When the first alerts sounded, it was still known as the 13-4 fire, one of dozens of wildfires sparked around Sonoma County by a two-day lightning siege that would set California ablaze and ensure 2020 eclipsed all other fire seasons on record in the state.
Now a month old, the Walbridge fire is still not fully contained, though the flames that once swept up steep slopes and funneled through canyons are now largely subdued, any major threat abated. Huge swaths of northwestern Sonoma County have been left gray and ashen.
The fire destroyed 156 homes and 293 structures in all across the remote hills north of Guerneville and west of Healdsburg. Residents have begun trickling back to salvage what they can from the ruins or, if they’re lucky, clean up houses and properties that survived.
Hazardous materials teams have begun removing toxic debris from damaged areas, while watershed assessment teams are working to survey environmental damage and erosion control measures that will be needed in advance of winter rains.
Fire crews from far and wide that once scrambled to cover more than 55,000 acres have moved onto other wildfires ― the last five engines departing late Tuesday ― leaving two Cal Fire utility trucks to patrol the charred fire zone for another week or two, or whenever they stop seeing signs of fire smoldering somewhere, Cal Fire Division Chief Ben Nicholls said.

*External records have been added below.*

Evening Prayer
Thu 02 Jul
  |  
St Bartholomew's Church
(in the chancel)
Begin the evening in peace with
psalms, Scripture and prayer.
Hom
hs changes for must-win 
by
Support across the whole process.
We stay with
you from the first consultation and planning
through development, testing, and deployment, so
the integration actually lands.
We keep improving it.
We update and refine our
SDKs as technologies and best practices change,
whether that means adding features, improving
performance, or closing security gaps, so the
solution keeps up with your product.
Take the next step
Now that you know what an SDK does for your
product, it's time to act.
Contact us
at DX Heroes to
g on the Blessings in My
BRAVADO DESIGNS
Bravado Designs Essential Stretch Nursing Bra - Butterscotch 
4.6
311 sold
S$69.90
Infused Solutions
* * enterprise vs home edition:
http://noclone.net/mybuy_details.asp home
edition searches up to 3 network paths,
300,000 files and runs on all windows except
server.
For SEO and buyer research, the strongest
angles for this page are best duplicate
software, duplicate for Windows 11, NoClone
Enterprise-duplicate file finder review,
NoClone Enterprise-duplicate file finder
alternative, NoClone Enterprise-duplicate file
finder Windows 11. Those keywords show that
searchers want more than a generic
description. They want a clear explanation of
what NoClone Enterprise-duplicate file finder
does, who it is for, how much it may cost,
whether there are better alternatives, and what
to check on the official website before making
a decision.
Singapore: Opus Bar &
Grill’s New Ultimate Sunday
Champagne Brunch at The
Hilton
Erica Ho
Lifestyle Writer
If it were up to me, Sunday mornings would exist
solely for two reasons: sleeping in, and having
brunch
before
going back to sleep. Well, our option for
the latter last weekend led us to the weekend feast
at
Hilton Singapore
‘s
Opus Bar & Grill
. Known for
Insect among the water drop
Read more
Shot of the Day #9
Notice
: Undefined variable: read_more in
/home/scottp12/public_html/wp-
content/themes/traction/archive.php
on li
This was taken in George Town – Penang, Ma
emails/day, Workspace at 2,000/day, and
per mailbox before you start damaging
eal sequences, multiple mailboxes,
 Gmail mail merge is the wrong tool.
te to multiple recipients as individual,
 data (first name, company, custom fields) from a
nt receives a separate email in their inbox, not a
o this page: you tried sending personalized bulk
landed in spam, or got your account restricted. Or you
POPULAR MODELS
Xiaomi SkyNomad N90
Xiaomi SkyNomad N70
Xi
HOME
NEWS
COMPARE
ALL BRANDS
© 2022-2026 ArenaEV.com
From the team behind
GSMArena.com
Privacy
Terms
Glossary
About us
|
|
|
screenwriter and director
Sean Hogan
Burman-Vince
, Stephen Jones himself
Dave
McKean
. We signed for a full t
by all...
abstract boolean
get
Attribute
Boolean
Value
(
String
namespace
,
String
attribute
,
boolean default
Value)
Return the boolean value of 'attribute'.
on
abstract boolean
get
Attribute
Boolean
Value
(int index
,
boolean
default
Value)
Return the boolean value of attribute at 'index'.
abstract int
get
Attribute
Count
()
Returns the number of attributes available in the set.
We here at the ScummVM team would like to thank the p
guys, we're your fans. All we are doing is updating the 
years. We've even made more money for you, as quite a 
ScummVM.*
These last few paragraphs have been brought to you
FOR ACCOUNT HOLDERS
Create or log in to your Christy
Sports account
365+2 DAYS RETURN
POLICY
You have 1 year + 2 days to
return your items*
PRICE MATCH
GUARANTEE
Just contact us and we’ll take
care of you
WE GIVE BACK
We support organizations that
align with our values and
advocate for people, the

Their remaining time on the Walbridge “would be based on how many smokes that they’re dealing with each day,” Nicholls said. “If they get to a spot where they’re not seeing them, then we will release those.”
Burning stumps and other indications of potential trouble are still popping up maybe five times day, and late Sunday, there was a flare-up of 5 to 10 acres near The Cedars and Cazadero that ignited unburned vegetation inside the fire line, he said.
“They’ve got 55,000 acres to try to keep an eye on,” Nicholls said.
What would become the Walbridge fire was discovered in the rugged hills near Austin Creek State Recreation Area on the afternoon of Aug. 17. It was initially named after the fire battalion that first reported it and the order in which it was found. Crews at that time had fanned out around the county and much of the rest of California to track down ignition sites after two days of dry lightning struck the state.
The Walbridge fire was among about a dozen that broke out in the North Bay, including one on the Sonoma Coast near Jenner that grew into the 2,300-acre Meyers fire. It claimed five structures and three homes.
Five fires in neighboring Napa County erupted and eventually merged to become the massive Hennessey fire, which killed five people, burned nearly 318,000 acres across four counties and destroyed 1,193 structures.
All were ultimately grouped together in the LNU Lightning Complex ― one of three fire complexes surrounding the Bay Area since mid-August.
Though small at first, the fire renamed Walbridge after its second day was quickly identified for its destructive potential, given the densely fueled, rugged landscape where it had sparked ― terrain untouched by a large wildfire for decades. The first large evacuations were already underway outside Guerneville and eventually they would cover 11,339 people from the coast to Forestville and up into the Dry Creek Valley. More than 29,000 people would be placed under evacuation warnings, including all of Healdsburg.
Stoked by record heat that had come just days before, the fire tore through the coast mountains between Lake Sonoma, Healdsburg and the Russian River, where access along a few narrow roads is difficult and bulldozers have limited reach. It took its greatest toll on structures in communities along Mill Creek and on McCray Ridge Road off Sweetwater Springs Road near Guerneville.
One whose home survived is Herman J. Hernandez, a well-known civic leader and real estate agent who lives on 50 sloping acres along Sweetwater Springs Road. About half of the property burned in the fire, but the family’s home was spared. They were gone for 18 days, staying in hotel rooms amid a pandemic that upended normal shelter operations across the state.